RECORDS:

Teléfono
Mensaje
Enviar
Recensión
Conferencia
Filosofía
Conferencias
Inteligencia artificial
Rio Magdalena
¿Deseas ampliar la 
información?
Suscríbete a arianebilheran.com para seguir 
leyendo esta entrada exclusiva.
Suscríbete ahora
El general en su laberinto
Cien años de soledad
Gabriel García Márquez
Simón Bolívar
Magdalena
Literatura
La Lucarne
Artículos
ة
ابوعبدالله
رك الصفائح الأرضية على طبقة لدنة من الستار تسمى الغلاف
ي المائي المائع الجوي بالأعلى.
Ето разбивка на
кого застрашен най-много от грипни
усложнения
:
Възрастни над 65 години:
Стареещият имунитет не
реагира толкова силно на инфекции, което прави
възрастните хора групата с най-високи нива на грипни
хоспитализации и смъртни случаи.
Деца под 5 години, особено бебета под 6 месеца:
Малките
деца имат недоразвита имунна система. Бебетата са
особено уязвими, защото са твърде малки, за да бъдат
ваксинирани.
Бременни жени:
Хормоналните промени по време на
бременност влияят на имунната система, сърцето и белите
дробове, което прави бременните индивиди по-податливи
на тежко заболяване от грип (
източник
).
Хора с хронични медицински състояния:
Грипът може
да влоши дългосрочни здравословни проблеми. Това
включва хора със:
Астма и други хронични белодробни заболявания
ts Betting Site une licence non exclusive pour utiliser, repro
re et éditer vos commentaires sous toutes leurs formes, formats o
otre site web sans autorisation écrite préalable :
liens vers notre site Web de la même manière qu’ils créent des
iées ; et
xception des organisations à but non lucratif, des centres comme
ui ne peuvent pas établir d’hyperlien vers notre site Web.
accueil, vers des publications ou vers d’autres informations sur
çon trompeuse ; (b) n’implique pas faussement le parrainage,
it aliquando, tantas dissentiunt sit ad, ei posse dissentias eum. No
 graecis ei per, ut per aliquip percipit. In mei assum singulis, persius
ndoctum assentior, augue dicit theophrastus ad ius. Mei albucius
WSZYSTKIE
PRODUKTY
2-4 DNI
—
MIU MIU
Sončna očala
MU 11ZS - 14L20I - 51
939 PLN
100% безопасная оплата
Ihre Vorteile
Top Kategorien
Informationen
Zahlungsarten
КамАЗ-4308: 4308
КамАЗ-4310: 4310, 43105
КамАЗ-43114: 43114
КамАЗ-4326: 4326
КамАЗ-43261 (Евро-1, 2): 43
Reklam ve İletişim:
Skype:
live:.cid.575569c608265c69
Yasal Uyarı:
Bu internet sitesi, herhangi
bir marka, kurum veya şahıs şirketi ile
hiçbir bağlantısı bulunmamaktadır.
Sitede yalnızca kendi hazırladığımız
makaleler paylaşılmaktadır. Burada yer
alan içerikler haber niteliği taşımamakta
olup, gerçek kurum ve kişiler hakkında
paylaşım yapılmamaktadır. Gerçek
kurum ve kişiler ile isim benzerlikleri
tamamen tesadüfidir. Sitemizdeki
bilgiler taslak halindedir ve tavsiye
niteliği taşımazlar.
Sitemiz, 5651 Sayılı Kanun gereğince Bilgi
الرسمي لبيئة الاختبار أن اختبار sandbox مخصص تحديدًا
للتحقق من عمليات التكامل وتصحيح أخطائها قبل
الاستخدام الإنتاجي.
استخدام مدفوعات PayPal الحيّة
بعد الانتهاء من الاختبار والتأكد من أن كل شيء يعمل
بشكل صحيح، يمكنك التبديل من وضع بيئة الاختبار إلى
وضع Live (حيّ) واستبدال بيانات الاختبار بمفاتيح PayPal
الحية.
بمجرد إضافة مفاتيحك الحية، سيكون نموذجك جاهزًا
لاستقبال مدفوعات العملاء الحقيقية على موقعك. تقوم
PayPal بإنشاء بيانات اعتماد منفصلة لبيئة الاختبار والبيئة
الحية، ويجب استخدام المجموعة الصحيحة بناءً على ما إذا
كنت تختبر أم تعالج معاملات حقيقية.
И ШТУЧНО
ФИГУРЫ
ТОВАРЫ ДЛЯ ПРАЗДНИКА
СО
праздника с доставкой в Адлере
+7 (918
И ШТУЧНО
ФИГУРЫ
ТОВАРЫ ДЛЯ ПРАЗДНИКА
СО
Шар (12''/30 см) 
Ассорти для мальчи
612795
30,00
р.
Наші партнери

EXERCISE INSTRUCTIONS: Give again, word for word, every line of the listing above from the one with "Gabriel García Márquez" to the one with "Хормоналните промени по време на", both inclusive, and nothing beyond them.

REPLY TO THE EXERCISE:
Gabriel García Márquez
Simón Bolívar
Magdalena
Literatura
La Lucarne
Artículos
ة
ابوعبدالله
رك الصفائح الأرضية على طبقة لدنة من الستار تسمى الغلاف
ي المائي المائع الجوي بالأعلى.
Ето разбивка на
кого застрашен най-много от грипни
усложнения
:
Възрастни над 65 години:
Стареещият имунитет не
реагира толкова силно на инфекции, което прави
възрастните хора групата с най-високи нива на грипни
хоспитализации и смъртни случаи.
Деца под 5 години, особено бебета под 6 месеца:
Малките
деца имат недоразвита имунна система. Бебетата са
особено уязвими, защото са твърде малки, за да бъдат
ваксинирани.
Бременни жени:
Хормоналните промени по време на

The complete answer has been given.